- [Instructions for the task]
Retype each record exactly.

(Dataset entries)
_ _ _

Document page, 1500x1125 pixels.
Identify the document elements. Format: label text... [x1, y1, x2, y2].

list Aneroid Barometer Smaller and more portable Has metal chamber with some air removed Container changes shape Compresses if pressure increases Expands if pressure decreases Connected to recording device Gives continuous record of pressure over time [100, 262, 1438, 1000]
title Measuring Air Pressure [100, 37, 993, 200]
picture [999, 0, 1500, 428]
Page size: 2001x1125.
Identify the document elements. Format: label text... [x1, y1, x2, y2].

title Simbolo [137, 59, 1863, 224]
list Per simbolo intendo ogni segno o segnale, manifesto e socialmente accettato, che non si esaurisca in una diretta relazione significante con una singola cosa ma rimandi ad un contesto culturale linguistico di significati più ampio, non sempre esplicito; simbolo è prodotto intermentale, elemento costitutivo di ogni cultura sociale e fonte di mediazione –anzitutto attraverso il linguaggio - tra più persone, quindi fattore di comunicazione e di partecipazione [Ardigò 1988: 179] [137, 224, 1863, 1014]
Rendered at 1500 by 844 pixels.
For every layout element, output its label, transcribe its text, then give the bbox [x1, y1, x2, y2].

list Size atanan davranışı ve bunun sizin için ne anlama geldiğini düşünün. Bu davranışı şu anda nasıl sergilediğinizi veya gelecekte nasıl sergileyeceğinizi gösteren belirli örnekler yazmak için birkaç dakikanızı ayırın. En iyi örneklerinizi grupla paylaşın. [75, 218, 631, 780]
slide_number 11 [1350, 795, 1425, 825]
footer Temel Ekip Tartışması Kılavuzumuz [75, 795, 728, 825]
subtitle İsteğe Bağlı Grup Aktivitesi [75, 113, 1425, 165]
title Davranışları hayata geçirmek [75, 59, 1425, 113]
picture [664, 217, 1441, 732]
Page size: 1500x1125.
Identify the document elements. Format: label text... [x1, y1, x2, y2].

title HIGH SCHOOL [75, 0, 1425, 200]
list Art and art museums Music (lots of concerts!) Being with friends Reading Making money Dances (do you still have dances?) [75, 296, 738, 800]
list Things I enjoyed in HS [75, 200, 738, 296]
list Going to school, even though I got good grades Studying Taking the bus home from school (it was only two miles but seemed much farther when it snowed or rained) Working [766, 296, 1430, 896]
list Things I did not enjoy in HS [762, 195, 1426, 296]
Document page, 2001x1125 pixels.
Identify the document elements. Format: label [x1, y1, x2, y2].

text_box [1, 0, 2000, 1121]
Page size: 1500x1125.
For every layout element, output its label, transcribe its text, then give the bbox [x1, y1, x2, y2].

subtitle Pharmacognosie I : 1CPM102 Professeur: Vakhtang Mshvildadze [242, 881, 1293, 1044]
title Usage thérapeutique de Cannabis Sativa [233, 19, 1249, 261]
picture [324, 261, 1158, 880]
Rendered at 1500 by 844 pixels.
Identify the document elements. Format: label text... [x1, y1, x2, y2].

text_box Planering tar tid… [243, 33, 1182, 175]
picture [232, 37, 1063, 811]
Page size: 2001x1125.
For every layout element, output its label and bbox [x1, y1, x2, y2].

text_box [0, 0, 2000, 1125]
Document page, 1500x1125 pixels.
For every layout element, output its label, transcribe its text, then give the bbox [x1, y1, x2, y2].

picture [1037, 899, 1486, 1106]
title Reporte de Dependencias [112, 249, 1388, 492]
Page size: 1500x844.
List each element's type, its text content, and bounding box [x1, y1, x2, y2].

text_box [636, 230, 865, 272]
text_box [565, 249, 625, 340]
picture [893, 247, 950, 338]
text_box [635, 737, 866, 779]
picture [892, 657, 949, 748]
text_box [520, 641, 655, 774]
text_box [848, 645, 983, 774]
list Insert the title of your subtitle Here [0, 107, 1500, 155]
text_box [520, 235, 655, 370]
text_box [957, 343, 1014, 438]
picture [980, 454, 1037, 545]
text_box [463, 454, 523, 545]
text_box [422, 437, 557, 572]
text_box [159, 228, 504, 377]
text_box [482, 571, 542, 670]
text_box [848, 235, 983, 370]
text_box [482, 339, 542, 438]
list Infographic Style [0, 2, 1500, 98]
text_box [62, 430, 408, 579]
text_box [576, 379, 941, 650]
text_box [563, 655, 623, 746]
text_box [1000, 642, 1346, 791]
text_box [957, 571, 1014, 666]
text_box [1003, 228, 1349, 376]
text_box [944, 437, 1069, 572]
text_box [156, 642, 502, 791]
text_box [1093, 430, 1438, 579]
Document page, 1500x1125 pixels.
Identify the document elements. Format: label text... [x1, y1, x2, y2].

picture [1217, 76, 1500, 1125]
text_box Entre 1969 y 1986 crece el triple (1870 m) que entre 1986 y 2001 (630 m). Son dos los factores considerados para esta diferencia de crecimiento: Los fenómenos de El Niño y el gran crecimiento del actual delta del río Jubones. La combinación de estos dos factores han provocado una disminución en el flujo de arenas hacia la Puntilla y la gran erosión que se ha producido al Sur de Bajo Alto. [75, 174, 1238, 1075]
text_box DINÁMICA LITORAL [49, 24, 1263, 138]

_ _ _

- [Expected answer]
Document page, 1500x1125 pixels.
Identify the document elements. Format: label text... [x1, y1, x2, y2].

list Aneroid Barometer Smaller and more portable Has metal chamber with some air removed Container changes shape Compresses if pressure increases Expands if pressure decreases Connected to recording device Gives continuous record of pressure over time [100, 262, 1438, 1000]
title Measuring Air Pressure [100, 37, 993, 200]
picture [999, 0, 1500, 428]
Page size: 2001x1125.
Identify the document elements. Format: label text... [x1, y1, x2, y2].

title Simbolo [137, 59, 1863, 224]
list Per simbolo intendo ogni segno o segnale, manifesto e socialmente accettato, che non si esaurisca in una diretta relazione significante con una singola cosa ma rimandi ad un contesto culturale linguistico di significati più ampio, non sempre esplicito; simbolo è prodotto intermentale, elemento costitutivo di ogni cultura sociale e fonte di mediazione –anzitutto attraverso il linguaggio - tra più persone, quindi fattore di comunicazione e di partecipazione [Ardigò 1988: 179] [137, 224, 1863, 1014]
Rendered at 1500 by 844 pixels.
For every layout element, output its label, transcribe its text, then give the bbox [x1, y1, x2, y2].

list Size atanan davranışı ve bunun sizin için ne anlama geldiğini düşünün. Bu davranışı şu anda nasıl sergilediğinizi veya gelecekte nasıl sergileyeceğinizi gösteren belirli örnekler yazmak için birkaç dakikanızı ayırın. En iyi örneklerinizi grupla paylaşın. [75, 218, 631, 780]
slide_number 11 [1350, 795, 1425, 825]
footer Temel Ekip Tartışması Kılavuzumuz [75, 795, 728, 825]
subtitle İsteğe Bağlı Grup Aktivitesi [75, 113, 1425, 165]
title Davranışları hayata geçirmek [75, 59, 1425, 113]
picture [664, 217, 1441, 732]
Page size: 1500x1125.
Identify the document elements. Format: label text... [x1, y1, x2, y2].

title HIGH SCHOOL [75, 0, 1425, 200]
list Art and art museums Music (lots of concerts!) Being with friends Reading Making money Dances (do you still have dances?) [75, 296, 738, 800]
list Things I enjoyed in HS [75, 200, 738, 296]
list Going to school, even though I got good grades Studying Taking the bus home from school (it was only two miles but seemed much farther when it snowed or rained) Working [766, 296, 1430, 896]
list Things I did not enjoy in HS [762, 195, 1426, 296]
Document page, 2001x1125 pixels.
Identify the document elements. Format: label [x1, y1, x2, y2].

text_box [1, 0, 2000, 1121]
Page size: 1500x1125.
For every layout element, output its label, transcribe its text, then give the bbox [x1, y1, x2, y2].

subtitle Pharmacognosie I : 1CPM102 Professeur: Vakhtang Mshvildadze [242, 881, 1293, 1044]
title Usage thérapeutique de Cannabis Sativa [233, 19, 1249, 261]
picture [324, 261, 1158, 880]
Rendered at 1500 by 844 pixels.
Identify the document elements. Format: label text... [x1, y1, x2, y2].

text_box Planering tar tid… [243, 33, 1182, 175]
picture [232, 37, 1063, 811]
Page size: 2001x1125.
For every layout element, output its label and bbox [x1, y1, x2, y2].

text_box [0, 0, 2000, 1125]
Document page, 1500x1125 pixels.
For every layout element, output its label, transcribe its text, then give the bbox [x1, y1, x2, y2].

picture [1037, 899, 1486, 1106]
title Reporte de Dependencias [112, 249, 1388, 492]
Page size: 1500x844.
List each element's type, its text content, and bounding box [x1, y1, x2, y2].

text_box [636, 230, 865, 272]
text_box [565, 249, 625, 340]
picture [893, 247, 950, 338]
text_box [635, 737, 866, 779]
picture [892, 657, 949, 748]
text_box [520, 641, 655, 774]
text_box [848, 645, 983, 774]
list Insert the title of your subtitle Here [0, 107, 1500, 155]
text_box [520, 235, 655, 370]
text_box [957, 343, 1014, 438]
picture [980, 454, 1037, 545]
text_box [463, 454, 523, 545]
text_box [422, 437, 557, 572]
text_box [159, 228, 504, 377]
text_box [482, 571, 542, 670]
text_box [848, 235, 983, 370]
text_box [482, 339, 542, 438]
list Infographic Style [0, 2, 1500, 98]
text_box [62, 430, 408, 579]
text_box [576, 379, 941, 650]
text_box [563, 655, 623, 746]
text_box [1000, 642, 1346, 791]
text_box [957, 571, 1014, 666]
text_box [1003, 228, 1349, 376]
text_box [944, 437, 1069, 572]
text_box [156, 642, 502, 791]
text_box [1093, 430, 1438, 579]
Document page, 1500x1125 pixels.
Identify the document elements. Format: label text... [x1, y1, x2, y2].

picture [1217, 76, 1500, 1125]
text_box Entre 1969 y 1986 crece el triple (1870 m) que entre 1986 y 2001 (630 m). Son dos los factores considerados para esta diferencia de crecimiento: Los fenómenos de El Niño y el gran crecimiento del actual delta del río Jubones. La combinación de estos dos factores han provocado una disminución en el flujo de arenas hacia la Puntilla y la gran erosión que se ha producido al Sur de Bajo Alto. [75, 174, 1238, 1075]
text_box DINÁMICA LITORAL [49, 24, 1263, 138]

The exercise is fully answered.